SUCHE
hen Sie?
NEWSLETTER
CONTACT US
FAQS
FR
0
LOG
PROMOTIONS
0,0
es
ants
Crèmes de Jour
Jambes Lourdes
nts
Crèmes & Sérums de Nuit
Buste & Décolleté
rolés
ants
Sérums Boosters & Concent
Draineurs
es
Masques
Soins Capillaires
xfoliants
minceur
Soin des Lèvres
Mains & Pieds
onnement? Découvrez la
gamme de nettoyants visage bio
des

━━━━

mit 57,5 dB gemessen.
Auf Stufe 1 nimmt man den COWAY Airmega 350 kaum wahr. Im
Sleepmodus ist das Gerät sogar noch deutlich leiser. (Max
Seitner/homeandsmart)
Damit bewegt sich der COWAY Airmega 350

━━━━

→ **EXERCISE BRIEF**
Go through the material above, and wherever a line holds the word "COWAY", copy it.

→ **OUTPUT OF THE EXERCISE**
Auf Stufe 1 nimmt man den COWAY Airmega 350 kaum wahr. Im
Damit bewegt sich der COWAY Airmega 350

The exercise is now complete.